Hyperinflammation, Poor Outcomes Observed Among COVID-19 Patients with Rheumatic Disease

Armand Butera

Boston investigators observe increased kidney injury and risk of ventilation among infected immunocompromised patients.

A recent study out of Boston found that patients with COVID-19 and systemic rheumatic disease had an increased risk of hyperinflammation and kidney injury, as well as a greater likelihood of extended intensive care treatment for their infection.

The study, headed by Tiffany Y-T Hsu, MD, of Brigham & Women’s Hospital and Harvard Medical School, was conducted in an attempt to find a link between hyperinflammation in patients and the severity of their reactions to COVID-19. It is also considered to be the first known study to focus on the post-hospital discharge outcomes of patients with rheumatic diseases.

The study involved 57 patients with systemic rheumatic disease (60% of whom had an active disease) and 232 matched comparators, all of whom were admitted into hospitals in the Boston area between January 30 and July 7, 2020.

Hsu et al chose the 1:5 trial population ratio “because we expected some comparator participants to be excluded for not meeting the study eligibility requirements after initial matching, and we required each case to have at least 3 comparators to optimize power.”

Women made up a majority of patients with a rheumatic disease (67%) while a majority of comparator patients were male (68%). Age, gender and various electronic medical records of all patients were considered for the study.

The study found no sizable difference between the 2 groups regarding in-hospital mortality rates. Additionally, rates of discharge to nursing facilities, rehospitalization and post-discharge mortality also remained about the same for both groups, though Hsu et all admitted the sample was small.

However, an increase in intensive care as well as a reliance on mechanical ventilation was noted for patients with a rheumatic disease. These cases of additional treatment were linked to the propensity of hyperinflammation in immunocompromised patients. Kidney injuries were also recorded among such patients.

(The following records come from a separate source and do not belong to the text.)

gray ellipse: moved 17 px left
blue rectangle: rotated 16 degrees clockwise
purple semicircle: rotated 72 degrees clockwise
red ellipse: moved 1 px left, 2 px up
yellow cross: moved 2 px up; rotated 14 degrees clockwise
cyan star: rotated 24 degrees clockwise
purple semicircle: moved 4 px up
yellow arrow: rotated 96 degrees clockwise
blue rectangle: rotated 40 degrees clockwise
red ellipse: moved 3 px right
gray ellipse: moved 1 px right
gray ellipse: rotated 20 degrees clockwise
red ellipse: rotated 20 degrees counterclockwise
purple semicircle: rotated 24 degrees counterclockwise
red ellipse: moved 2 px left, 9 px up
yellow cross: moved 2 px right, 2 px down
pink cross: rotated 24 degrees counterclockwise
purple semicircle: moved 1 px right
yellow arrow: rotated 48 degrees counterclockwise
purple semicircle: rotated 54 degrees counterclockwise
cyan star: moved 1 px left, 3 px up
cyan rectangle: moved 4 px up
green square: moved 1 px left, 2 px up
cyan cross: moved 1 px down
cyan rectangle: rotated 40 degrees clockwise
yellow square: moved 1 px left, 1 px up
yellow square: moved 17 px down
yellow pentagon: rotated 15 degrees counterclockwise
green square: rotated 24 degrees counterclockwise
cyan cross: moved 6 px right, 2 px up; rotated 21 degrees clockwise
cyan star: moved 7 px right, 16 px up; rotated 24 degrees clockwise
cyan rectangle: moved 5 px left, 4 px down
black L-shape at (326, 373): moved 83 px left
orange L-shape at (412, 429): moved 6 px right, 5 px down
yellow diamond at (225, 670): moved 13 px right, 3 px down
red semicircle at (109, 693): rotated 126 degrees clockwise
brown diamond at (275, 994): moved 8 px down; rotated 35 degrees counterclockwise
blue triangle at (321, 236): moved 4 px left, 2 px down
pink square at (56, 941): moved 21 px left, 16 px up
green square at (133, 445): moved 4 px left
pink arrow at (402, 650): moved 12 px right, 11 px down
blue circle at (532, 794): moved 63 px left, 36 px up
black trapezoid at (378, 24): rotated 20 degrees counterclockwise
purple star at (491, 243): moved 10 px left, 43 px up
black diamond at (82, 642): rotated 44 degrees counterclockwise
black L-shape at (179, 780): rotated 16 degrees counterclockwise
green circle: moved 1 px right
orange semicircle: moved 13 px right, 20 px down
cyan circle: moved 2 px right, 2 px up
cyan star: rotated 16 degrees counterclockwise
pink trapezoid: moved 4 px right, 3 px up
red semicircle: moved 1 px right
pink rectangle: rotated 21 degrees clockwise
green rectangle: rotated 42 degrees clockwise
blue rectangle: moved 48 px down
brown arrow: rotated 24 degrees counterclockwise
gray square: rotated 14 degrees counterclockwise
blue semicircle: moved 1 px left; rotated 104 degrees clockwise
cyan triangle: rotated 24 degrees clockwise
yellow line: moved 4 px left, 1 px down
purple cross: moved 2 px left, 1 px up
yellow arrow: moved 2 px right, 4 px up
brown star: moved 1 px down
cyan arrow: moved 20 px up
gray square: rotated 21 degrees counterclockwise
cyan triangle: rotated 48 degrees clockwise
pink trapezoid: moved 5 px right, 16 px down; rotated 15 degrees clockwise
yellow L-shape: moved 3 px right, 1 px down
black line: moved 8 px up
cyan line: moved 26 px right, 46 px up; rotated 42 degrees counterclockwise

The investigators’ findings joined an ever-growing amount of research pertaining to the relationship between rheumatic diseases and severe COVID-19 reactions. The study referenced 2 additional findings from Sweden and China with results that both differed and at times supported the ones found in their study.

The Swedish study found a 19% increase in mortality among patients with rheumatic diseases, while the study that took place in Wuhan, China suggested that mechanical ventilation was 3 times as likely for rheumatic patients post-infection.

While the Boston study did not find an increase in mortality rates for immunocompromised patients, it did detail the need for mechanical ventilation for patients with rheumatic disease.

While the discharge and mortality rates among patients with systemic rheumatic disease are reassuring, as they do not differ greatly from the comparative group, the non-lethal reactions from contracting the virus do raise concerns. The studies conducted in Boston, Sweden and China support the notion of increased severe COVID-19 likelihood among immunocompromised patients, with further study recommended in order to uncover the lasting effects of the virus on patients with rheumatic diseases.

The study, “Laboratory trends, hyperinflammation, and clinical outcomes for patients with a systemic rheumatic disease admitted to hospital for COVID-19: a retrospective, comparative cohort study,” was published online in The Lancet Rheumatology.